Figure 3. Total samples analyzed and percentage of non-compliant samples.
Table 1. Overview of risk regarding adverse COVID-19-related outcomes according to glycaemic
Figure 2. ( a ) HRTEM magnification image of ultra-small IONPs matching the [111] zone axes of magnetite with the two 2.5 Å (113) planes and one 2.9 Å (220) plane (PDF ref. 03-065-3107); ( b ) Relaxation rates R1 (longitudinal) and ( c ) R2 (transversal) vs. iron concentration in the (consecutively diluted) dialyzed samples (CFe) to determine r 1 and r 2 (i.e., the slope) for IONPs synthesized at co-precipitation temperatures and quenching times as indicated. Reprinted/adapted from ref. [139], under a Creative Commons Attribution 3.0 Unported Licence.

# # # # #

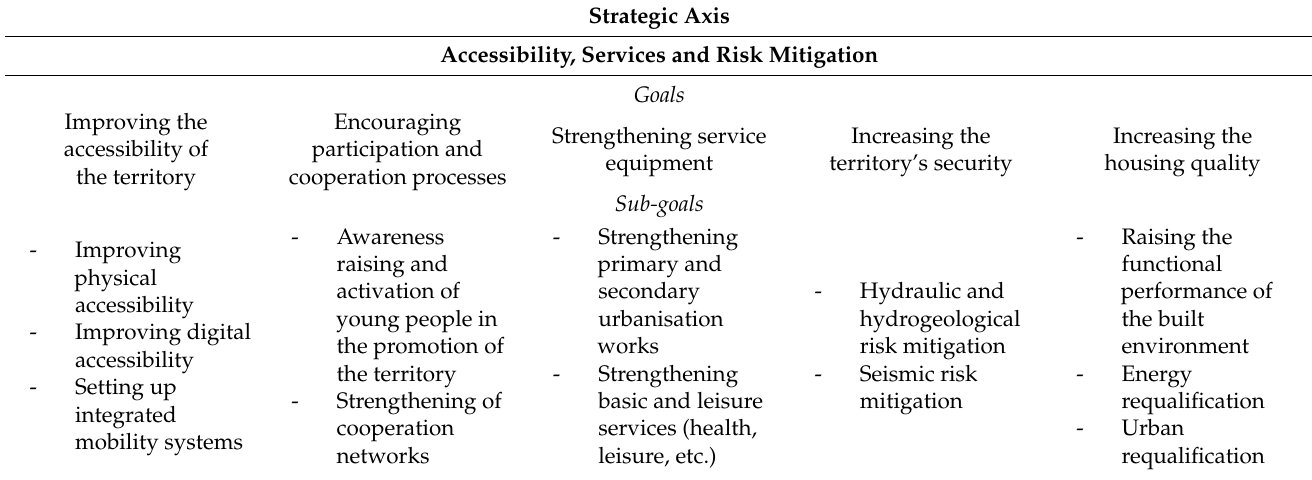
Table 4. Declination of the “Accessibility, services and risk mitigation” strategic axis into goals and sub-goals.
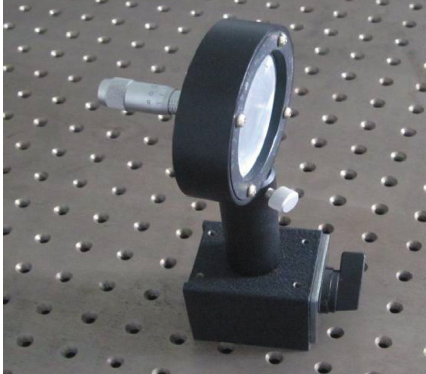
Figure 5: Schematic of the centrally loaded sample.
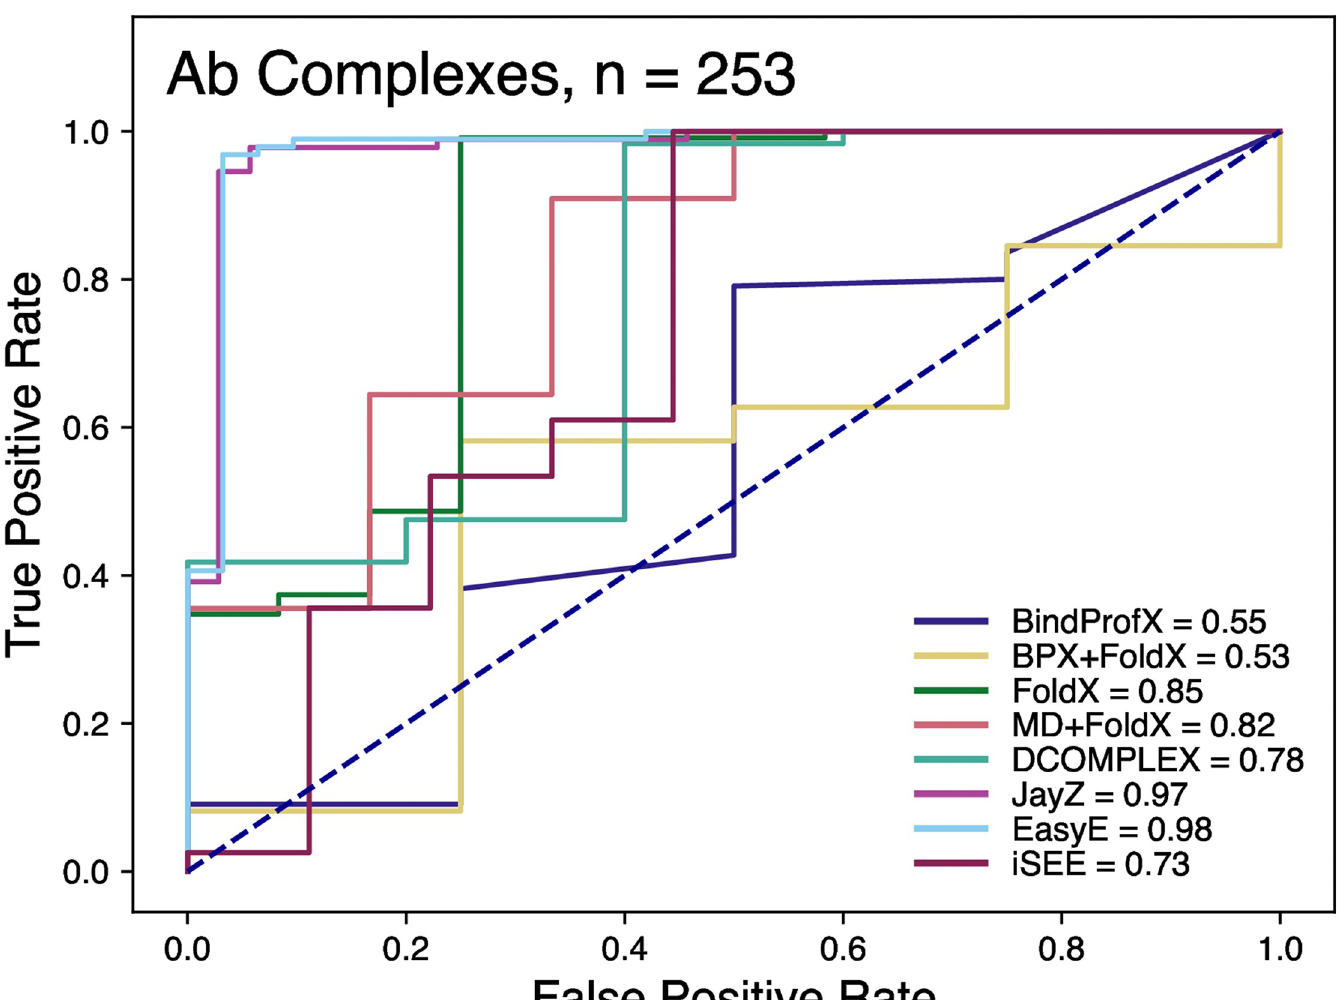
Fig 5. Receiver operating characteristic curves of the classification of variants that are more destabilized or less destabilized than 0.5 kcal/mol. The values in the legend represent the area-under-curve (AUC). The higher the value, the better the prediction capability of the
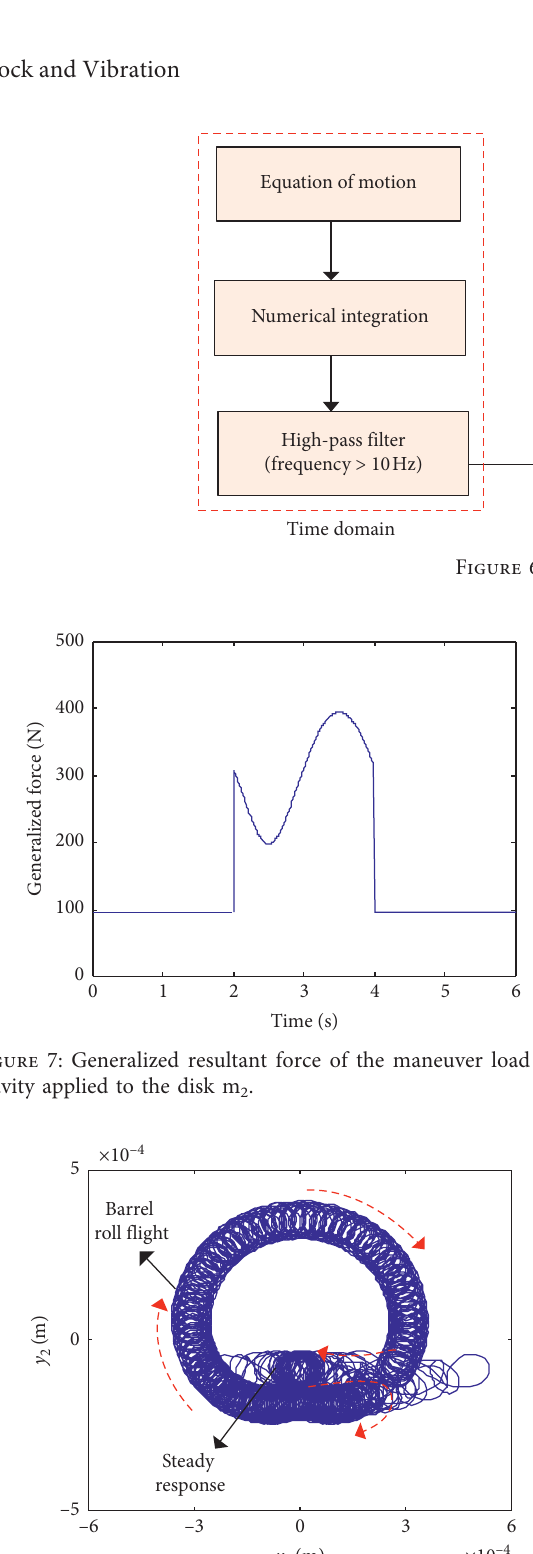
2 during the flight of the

# # # # #

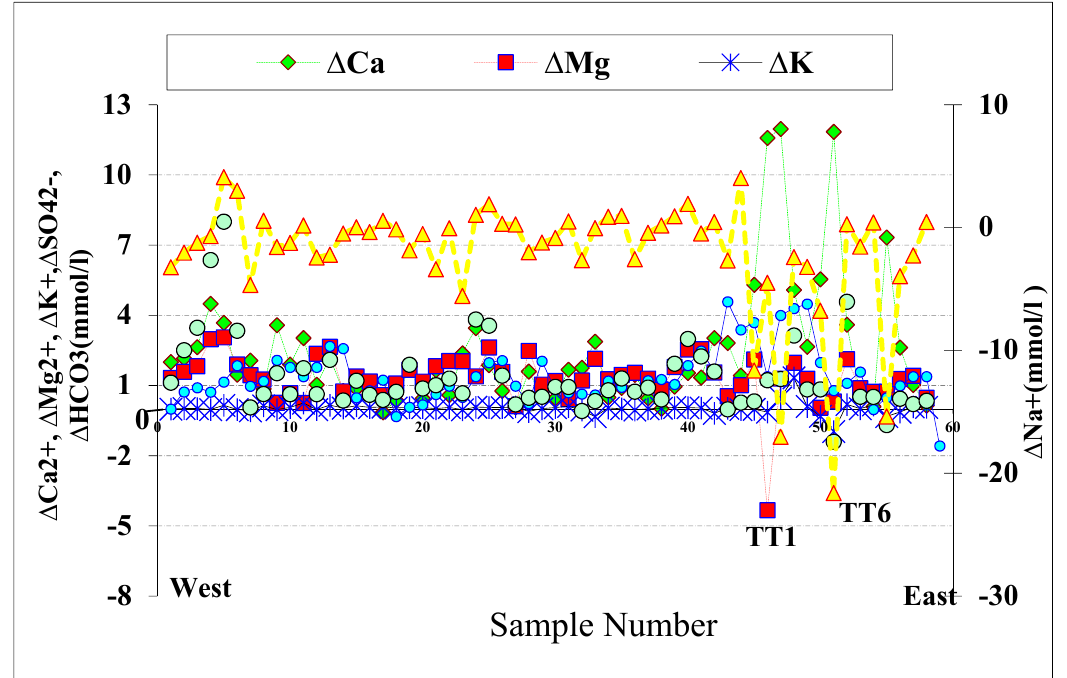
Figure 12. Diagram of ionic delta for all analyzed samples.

# # # # #

About this task:
Find the line with "Table 1. Overview" in the material above. Reproduce it and each line after it up to and including the line with "Figure 2. ( a".

Written answer:
Table 1. Overview of risk regarding adverse COVID-19-related outcomes according to glycaemic
Figure 2. ( a ) HRTEM magnification image of ultra-small IONPs matching the [111] zone axes of magnetite with the two 2.5 Å (113) planes and one 2.9 Å (220) plane (PDF ref. 03-065-3107); ( b ) Relaxation rates R1 (longitudinal) and ( c ) R2 (transversal) vs. iron concentration in the (consecutively diluted) dialyzed samples (CFe) to determine r 1 and r 2 (i.e., the slope) for IONPs synthesized at co-precipitation temperatures and quenching times as indicated. Reprinted/adapted from ref. [139], under a Creative Commons Attribution 3.0 Unported Licence.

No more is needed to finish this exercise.